Data records

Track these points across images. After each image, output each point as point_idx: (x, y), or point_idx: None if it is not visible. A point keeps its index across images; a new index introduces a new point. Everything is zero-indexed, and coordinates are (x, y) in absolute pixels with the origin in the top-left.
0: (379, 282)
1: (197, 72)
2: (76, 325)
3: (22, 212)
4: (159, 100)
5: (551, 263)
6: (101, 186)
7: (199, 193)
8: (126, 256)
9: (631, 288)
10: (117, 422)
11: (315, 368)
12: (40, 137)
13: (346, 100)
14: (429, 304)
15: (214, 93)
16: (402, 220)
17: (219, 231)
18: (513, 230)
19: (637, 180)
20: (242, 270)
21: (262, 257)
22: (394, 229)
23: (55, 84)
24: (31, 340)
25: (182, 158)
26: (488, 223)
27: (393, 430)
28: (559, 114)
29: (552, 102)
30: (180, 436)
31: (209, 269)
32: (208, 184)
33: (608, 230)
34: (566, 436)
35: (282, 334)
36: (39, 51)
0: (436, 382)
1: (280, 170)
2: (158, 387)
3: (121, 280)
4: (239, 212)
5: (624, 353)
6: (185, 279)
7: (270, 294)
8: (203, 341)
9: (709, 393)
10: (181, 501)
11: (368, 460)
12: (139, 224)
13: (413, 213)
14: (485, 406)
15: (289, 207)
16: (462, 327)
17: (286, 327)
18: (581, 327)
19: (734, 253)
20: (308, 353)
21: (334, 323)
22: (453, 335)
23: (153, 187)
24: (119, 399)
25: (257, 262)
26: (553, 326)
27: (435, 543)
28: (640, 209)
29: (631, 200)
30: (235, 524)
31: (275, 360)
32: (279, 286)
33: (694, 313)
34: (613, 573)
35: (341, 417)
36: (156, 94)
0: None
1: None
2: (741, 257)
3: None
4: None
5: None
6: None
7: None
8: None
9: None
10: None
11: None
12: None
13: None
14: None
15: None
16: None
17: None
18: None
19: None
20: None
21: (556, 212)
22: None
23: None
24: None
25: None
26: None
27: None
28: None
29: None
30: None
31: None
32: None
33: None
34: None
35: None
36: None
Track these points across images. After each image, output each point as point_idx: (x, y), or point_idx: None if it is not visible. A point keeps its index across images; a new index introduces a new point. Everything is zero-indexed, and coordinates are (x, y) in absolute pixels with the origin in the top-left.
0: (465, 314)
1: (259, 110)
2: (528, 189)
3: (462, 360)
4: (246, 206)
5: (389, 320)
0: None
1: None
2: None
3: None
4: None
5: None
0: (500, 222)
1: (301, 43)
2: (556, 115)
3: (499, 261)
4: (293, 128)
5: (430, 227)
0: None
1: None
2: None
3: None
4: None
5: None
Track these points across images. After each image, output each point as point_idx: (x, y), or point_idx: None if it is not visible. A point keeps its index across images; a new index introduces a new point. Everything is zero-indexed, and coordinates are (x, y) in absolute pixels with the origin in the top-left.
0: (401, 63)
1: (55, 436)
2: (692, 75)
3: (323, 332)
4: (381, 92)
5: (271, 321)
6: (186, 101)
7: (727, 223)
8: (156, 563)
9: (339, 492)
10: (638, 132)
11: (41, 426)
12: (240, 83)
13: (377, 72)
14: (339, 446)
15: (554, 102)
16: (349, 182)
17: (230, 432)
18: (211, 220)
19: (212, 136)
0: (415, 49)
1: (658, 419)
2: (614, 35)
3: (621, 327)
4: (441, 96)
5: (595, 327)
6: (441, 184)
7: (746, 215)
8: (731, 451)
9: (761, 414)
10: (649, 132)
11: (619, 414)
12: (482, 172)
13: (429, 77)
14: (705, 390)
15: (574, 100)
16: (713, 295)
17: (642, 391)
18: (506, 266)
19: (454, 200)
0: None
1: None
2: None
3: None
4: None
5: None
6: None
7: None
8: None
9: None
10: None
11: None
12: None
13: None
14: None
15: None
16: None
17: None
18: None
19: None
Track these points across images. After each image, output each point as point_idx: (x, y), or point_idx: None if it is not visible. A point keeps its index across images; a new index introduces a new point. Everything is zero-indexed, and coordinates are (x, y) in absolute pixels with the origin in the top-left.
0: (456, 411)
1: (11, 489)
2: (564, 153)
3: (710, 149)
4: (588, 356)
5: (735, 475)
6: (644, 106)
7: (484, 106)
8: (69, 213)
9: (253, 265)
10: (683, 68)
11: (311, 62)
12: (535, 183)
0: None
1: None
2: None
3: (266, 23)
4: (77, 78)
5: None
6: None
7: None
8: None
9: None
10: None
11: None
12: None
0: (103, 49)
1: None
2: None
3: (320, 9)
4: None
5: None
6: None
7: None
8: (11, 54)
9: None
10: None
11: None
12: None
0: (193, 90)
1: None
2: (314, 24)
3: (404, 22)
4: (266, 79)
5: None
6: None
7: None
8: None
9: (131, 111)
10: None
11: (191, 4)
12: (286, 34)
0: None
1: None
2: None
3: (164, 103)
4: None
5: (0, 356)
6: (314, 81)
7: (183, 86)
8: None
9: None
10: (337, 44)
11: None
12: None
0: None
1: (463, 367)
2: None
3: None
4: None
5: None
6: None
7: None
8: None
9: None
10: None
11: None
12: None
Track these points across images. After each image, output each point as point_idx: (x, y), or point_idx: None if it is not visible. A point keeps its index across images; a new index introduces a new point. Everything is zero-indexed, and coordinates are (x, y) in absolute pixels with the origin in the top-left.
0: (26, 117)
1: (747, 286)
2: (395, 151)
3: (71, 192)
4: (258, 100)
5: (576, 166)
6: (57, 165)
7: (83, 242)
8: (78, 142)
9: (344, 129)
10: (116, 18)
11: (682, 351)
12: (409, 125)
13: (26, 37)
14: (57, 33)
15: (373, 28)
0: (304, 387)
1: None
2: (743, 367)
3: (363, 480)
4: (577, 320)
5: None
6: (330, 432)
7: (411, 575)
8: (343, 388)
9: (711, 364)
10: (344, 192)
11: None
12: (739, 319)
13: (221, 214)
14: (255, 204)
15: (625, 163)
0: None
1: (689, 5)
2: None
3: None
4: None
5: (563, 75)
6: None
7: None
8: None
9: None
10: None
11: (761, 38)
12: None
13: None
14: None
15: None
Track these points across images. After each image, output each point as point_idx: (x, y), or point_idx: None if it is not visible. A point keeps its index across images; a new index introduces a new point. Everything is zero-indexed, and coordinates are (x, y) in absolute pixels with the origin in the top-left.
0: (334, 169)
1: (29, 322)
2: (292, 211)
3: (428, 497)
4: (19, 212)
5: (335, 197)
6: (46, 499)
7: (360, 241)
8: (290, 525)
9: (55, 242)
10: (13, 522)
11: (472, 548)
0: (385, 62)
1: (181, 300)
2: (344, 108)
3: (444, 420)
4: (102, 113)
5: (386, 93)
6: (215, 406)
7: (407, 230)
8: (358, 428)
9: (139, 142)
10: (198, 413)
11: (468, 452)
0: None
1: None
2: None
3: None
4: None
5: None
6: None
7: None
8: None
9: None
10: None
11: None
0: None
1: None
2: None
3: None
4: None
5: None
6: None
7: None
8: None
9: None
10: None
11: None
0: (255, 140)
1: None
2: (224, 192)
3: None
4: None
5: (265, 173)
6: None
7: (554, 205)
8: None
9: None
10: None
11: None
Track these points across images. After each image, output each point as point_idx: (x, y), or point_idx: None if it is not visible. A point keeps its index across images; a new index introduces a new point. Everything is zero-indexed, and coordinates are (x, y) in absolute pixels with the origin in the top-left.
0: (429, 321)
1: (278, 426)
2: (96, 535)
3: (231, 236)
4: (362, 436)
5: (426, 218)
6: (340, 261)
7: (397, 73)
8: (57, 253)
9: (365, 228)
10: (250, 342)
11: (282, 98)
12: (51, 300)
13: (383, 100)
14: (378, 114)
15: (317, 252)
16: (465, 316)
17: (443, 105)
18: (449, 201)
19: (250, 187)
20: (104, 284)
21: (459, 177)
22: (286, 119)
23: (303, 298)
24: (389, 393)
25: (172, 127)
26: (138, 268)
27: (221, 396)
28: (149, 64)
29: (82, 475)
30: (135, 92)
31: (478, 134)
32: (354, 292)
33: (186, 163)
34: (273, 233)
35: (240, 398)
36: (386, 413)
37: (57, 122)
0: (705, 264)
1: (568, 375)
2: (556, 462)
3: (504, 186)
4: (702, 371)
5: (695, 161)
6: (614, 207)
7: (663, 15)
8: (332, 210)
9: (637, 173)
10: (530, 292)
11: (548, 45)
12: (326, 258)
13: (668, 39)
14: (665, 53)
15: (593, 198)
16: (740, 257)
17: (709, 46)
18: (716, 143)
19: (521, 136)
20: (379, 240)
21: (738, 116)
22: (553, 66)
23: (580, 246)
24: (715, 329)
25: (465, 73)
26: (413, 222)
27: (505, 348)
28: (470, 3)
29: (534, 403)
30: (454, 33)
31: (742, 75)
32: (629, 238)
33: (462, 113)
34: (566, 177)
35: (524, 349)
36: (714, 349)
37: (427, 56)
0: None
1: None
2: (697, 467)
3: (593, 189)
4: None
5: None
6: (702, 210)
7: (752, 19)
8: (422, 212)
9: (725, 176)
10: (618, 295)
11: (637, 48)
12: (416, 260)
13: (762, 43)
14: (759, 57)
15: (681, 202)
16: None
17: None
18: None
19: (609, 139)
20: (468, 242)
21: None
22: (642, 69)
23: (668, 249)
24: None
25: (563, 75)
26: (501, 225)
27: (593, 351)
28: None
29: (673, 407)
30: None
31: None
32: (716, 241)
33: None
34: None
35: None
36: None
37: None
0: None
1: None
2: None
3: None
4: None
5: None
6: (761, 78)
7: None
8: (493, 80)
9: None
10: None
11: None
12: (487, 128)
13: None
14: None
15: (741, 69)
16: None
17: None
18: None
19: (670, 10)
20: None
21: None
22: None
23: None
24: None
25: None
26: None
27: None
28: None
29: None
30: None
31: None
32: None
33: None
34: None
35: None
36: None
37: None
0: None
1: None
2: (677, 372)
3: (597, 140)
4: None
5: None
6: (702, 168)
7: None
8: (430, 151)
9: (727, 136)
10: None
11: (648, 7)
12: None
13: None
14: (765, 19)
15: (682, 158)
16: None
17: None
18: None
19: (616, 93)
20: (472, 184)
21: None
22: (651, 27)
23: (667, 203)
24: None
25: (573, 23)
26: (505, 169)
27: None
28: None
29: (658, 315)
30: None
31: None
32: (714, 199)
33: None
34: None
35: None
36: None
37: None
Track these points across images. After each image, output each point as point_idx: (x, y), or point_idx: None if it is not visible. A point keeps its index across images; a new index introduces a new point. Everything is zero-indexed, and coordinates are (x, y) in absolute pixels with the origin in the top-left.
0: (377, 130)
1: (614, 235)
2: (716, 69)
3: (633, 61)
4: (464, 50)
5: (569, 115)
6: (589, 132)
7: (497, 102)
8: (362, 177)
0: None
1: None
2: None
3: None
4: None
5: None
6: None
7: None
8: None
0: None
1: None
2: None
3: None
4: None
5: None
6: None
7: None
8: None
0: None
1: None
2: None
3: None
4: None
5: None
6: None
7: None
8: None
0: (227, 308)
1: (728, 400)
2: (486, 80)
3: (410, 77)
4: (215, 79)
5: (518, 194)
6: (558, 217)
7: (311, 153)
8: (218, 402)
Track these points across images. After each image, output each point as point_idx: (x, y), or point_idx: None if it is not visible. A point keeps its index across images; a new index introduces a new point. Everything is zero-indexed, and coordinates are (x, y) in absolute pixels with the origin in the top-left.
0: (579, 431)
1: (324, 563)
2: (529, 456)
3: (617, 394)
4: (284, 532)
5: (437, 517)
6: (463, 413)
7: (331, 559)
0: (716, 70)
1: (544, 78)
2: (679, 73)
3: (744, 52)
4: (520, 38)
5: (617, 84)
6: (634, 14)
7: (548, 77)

_Stated goal_: Format the data as a JSON list of strings, with one string per line and blank lines left out. Cover only the lines from the start of the data through the line containing "25: (182, 158)".

_Problem solution_:
[
  "Track these points across images. After each image, output each point as point_idx: (x, y), or point_idx: None if it is not visible. A point keeps its index across images; a new index introduces a new point. Everything is zero-indexed, and coordinates are (x, y) in absolute pixels with the origin in the top-left.",
  "0: (379, 282)",
  "1: (197, 72)",
  "2: (76, 325)",
  "3: (22, 212)",
  "4: (159, 100)",
  "5: (551, 263)",
  "6: (101, 186)",
  "7: (199, 193)",
  "8: (126, 256)",
  "9: (631, 288)",
  "10: (117, 422)",
  "11: (315, 368)",
  "12: (40, 137)",
  "13: (346, 100)",
  "14: (429, 304)",
  "15: (214, 93)",
  "16: (402, 220)",
  "17: (219, 231)",
  "18: (513, 230)",
  "19: (637, 180)",
  "20: (242, 270)",
  "21: (262, 257)",
  "22: (394, 229)",
  "23: (55, 84)",
  "24: (31, 340)",
  "25: (182, 158)"
]